=== Requirement ===
Every line in the entries that holds "none" should be identified and copied.

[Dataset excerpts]
• • • •

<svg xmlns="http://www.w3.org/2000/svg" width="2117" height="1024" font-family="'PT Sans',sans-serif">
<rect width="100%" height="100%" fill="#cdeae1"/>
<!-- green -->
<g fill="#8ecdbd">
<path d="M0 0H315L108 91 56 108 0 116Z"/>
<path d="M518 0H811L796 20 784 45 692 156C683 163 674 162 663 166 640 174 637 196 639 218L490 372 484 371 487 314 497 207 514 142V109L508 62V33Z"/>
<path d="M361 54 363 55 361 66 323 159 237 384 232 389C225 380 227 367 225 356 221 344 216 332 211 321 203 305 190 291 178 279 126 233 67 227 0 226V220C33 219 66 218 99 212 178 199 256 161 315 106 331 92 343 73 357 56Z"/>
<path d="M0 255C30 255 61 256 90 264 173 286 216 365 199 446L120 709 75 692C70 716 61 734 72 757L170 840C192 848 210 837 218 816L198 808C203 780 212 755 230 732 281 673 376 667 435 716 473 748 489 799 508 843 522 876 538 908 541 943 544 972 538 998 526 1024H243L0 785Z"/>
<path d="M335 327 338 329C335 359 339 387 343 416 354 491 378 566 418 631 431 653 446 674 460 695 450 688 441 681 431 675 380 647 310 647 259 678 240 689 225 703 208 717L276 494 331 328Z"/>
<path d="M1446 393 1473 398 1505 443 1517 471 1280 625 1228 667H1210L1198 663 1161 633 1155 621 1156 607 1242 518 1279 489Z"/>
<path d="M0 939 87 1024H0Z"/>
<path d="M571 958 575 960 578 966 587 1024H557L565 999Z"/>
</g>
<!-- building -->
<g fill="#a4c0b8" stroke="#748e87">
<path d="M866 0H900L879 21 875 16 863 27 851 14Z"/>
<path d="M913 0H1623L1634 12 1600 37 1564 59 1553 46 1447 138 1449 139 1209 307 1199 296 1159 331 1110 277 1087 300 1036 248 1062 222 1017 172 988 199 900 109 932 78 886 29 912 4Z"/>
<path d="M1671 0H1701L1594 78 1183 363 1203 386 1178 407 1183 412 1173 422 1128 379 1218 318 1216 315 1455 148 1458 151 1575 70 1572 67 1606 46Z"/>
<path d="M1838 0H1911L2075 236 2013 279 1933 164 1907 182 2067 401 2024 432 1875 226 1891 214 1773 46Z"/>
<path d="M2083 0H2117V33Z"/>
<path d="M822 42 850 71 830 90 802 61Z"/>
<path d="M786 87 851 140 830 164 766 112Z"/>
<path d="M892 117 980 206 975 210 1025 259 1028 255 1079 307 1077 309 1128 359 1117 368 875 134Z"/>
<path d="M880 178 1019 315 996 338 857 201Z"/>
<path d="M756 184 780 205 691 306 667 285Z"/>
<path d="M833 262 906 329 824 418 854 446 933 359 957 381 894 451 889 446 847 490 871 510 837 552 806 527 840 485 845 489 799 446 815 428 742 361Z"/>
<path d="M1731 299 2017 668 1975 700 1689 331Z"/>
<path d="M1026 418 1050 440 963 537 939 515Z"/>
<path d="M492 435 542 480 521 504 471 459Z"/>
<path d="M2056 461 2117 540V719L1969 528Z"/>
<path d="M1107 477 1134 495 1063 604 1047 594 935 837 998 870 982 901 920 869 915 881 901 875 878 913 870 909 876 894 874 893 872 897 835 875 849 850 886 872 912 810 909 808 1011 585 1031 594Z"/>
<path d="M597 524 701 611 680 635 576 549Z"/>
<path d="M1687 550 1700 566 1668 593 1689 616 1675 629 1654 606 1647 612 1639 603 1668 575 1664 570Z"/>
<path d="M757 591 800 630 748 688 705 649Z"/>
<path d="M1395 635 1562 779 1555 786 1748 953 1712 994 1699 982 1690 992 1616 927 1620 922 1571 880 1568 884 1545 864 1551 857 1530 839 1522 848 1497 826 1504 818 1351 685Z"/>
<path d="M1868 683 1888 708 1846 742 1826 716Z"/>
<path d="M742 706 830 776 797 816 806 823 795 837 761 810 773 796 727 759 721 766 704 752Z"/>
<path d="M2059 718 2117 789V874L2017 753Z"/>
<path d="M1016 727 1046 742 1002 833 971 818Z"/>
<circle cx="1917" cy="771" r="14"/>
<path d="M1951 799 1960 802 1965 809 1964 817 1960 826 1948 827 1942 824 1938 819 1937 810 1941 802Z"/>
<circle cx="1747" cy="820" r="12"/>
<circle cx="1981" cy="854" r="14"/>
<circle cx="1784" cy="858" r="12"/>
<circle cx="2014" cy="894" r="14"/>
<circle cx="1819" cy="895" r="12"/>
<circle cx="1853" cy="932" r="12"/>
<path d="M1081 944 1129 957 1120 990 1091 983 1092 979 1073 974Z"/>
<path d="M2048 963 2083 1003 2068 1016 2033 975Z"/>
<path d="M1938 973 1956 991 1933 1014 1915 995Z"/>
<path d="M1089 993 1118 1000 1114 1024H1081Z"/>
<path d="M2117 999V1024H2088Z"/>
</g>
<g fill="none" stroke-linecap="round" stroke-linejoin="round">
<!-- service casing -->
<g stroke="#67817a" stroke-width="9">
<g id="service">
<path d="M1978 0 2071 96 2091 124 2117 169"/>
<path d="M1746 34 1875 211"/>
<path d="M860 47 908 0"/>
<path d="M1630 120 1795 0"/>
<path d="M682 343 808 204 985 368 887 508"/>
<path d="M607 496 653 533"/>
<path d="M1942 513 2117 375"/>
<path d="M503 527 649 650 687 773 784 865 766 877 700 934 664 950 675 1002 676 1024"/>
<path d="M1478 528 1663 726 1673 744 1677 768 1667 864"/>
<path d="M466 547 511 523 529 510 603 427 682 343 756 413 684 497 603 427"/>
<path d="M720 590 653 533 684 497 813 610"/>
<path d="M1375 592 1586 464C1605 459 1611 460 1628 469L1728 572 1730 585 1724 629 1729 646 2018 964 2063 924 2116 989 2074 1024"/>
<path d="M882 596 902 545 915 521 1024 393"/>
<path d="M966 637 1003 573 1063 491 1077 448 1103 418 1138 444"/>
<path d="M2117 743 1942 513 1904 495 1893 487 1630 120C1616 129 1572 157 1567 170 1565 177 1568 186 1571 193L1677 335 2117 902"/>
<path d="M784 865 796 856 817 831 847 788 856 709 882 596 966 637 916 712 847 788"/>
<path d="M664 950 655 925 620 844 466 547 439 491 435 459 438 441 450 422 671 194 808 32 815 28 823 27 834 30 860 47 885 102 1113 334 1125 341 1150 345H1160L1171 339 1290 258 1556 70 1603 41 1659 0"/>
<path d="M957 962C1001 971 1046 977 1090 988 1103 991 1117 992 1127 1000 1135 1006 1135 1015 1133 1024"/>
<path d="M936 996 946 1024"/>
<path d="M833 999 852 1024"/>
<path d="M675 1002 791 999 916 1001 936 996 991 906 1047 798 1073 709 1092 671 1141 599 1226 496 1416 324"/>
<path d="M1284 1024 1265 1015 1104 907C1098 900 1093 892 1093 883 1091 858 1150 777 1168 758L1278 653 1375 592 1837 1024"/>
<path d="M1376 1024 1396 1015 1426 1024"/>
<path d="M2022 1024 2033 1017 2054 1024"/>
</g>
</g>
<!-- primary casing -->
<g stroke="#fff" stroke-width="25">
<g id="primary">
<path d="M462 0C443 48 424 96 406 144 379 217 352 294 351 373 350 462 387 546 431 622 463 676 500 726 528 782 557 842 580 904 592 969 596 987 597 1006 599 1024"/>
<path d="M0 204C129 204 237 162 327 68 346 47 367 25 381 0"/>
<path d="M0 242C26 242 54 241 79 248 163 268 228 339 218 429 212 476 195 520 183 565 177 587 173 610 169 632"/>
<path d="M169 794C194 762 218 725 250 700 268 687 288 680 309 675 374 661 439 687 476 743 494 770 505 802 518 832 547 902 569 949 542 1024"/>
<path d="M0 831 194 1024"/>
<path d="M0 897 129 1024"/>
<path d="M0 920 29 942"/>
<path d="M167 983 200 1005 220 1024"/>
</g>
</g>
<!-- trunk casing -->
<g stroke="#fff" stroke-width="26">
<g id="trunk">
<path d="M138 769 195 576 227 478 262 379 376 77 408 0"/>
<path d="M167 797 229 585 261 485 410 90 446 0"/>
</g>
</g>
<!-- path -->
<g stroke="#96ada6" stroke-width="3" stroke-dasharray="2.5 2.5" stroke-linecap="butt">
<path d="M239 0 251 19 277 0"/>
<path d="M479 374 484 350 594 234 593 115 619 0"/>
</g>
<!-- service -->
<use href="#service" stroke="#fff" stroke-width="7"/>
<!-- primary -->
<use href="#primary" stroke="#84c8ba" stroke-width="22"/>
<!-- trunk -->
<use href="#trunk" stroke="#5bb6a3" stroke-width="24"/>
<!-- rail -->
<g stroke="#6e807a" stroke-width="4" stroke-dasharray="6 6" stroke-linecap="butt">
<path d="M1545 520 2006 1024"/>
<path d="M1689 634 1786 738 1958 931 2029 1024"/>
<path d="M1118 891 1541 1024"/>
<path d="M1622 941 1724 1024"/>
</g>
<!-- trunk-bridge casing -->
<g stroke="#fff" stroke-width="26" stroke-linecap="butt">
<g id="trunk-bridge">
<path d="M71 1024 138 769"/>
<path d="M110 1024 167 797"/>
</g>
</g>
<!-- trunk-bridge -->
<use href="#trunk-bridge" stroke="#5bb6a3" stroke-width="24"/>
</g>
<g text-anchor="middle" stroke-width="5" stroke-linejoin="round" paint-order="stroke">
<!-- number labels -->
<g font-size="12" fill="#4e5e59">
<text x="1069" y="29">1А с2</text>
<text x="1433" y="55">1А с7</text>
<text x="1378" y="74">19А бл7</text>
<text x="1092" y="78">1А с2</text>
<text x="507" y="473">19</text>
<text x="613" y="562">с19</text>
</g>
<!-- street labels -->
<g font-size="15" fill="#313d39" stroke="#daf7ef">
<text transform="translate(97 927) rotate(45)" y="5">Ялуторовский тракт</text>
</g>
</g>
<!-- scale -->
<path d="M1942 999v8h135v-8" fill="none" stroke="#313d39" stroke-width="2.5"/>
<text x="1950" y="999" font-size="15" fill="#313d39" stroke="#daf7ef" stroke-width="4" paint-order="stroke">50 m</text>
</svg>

• • • •

=== Response below ===
<g fill="none" stroke-linecap="round" stroke-linejoin="round">
<path d="M1942 999v8h135v-8" fill="none" stroke="#313d39" stroke-width="2.5"/>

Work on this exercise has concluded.